From the public advocate's landlord watchlist. The purple dots are the bad ones.

Public Advocate Letitia James is out with the latest edition of the city’s Landlord Watchlist, which presents a visually arresting and easy-to-navigate chronicle of negligence by some of the people and companies who, through the vagaries of capitalism, have come to own other people’s homes.

In her close to two years in office, James has improved on the rankings that her predecessor Bill de Blasio made part of the public advocate’s work. The public advocate lists are inheritors of a practice made famous by the Village Voice, where great journalists like J.A. Lobbia, Jack Newfield, Tom Robbins, Wayne Barrett and others decades ago established an honorable tradition of humiliating property owners who displayed aggressive disregard for their tenants comfort, rights, even lives.

The problem then and now is that truly horrible landlords do not care who knows that they are terrible landlords. They will wear that scarlet letter, literally, all the way to the bank.

The role of banks in facilitating problem landlords was explored in a 2014 City Limits investigation. Later that year, the state of New York tightened up its procedures for evaluating banks under the Community Reinvestment Act to include consideration of the conditions of the housing provided by landlords taking the bank’s loans.

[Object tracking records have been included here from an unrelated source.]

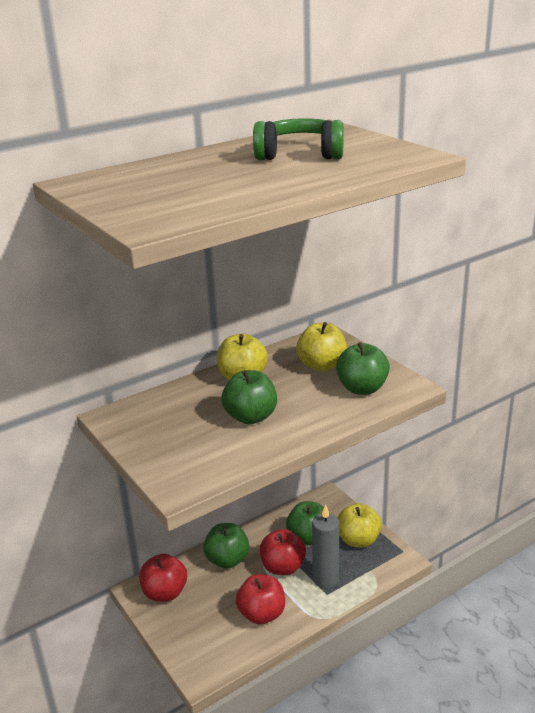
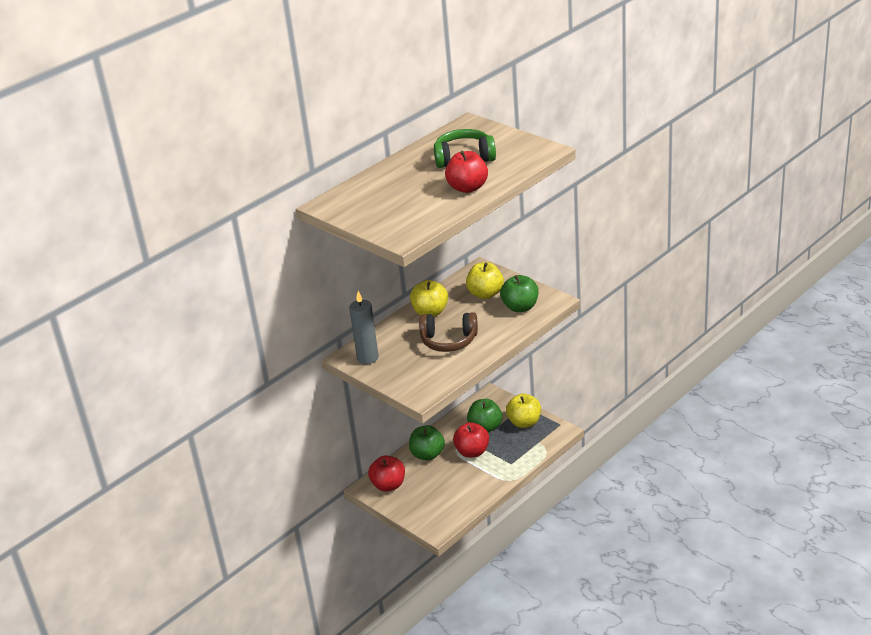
camera: 10 degrees left, 5 degrees up
green apple [221,370,277,424] -> brown headphones [419,312,478,352]
red apple [236,574,285,624] -> red apple moved to [445,151,488,193]
grey candle [312,504,339,588] -> grey candle moved to [349,291,379,364]

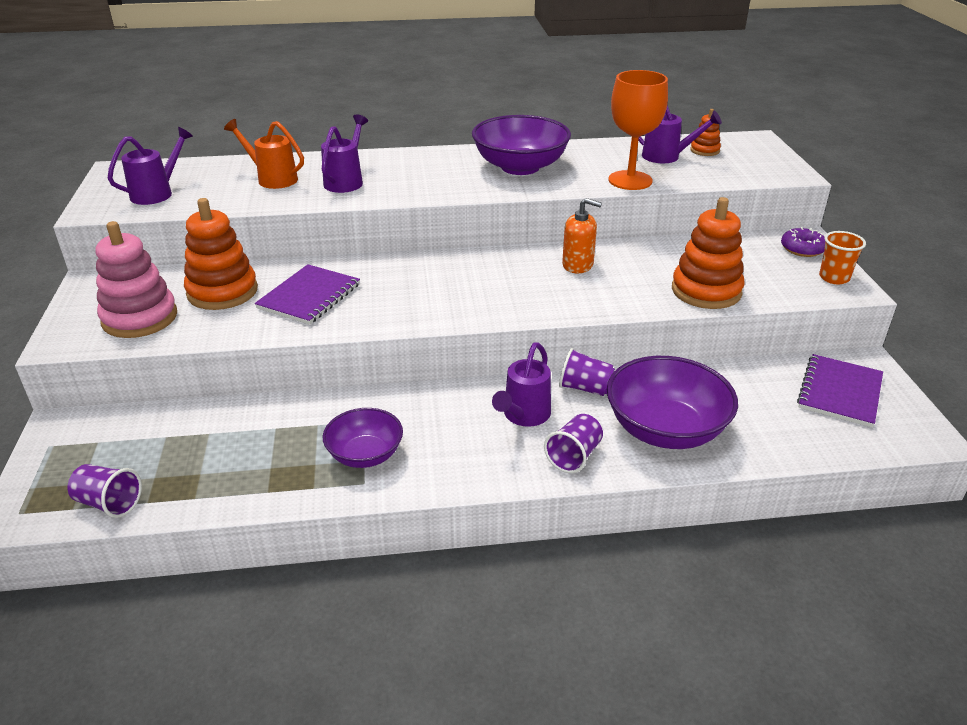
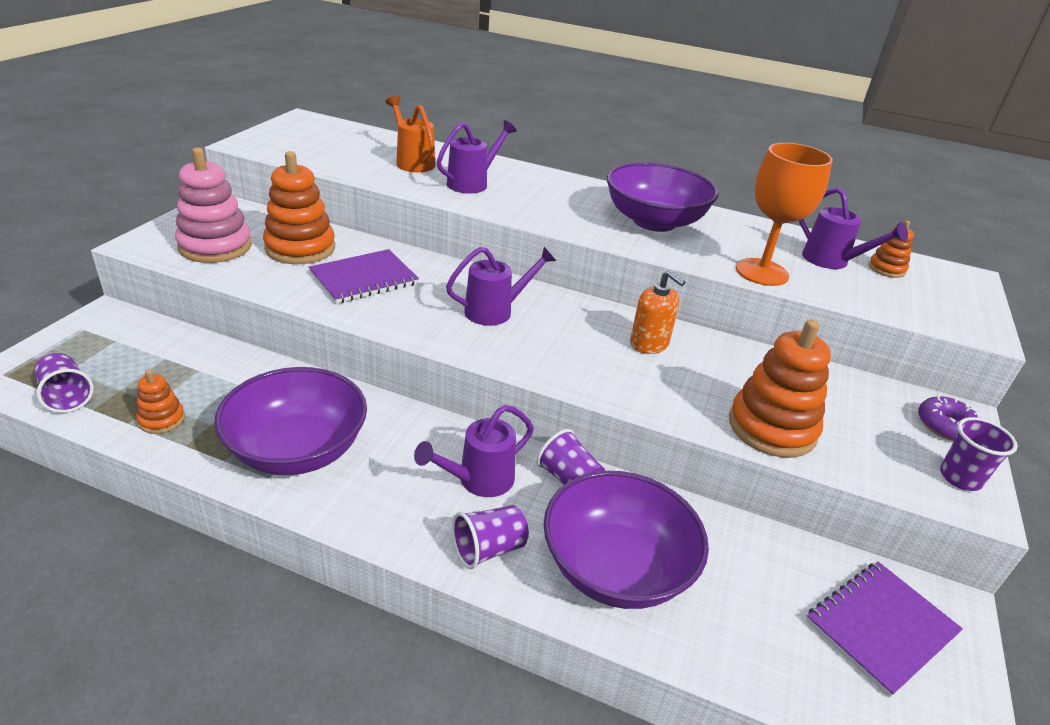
camera: 25 degrees right, 0 degrees up
purple watering can [108,127,193,205] -> purple watering can moved to [446,247,556,326]
purple bowl [323,408,403,468] -> purple bowl [214,367,367,475], size x1.66
orange cup [819,231,866,284] -> purple cup [940,417,1018,491]
none -> orange stacking toy [136,369,185,434]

A more aggressive, more local attempt to force banks to behave responsibly–dubbed, as it happens, the Responsible Banking Act–was passed by the City Council over Mayor Bloomberg’s veto in 2012. It would have required public reporting about the conduct of banks that hold city government deposits. A federal court ruled this summer that the law was unconstitutional because it preempted federal and state banking laws.

Asked on Tuesday if the de Blasio administration had appealed that ruling, a Law Department spokesman said no: “The city is considering its options to better understand the effect banks are having on the economic health of our neighborhoods.”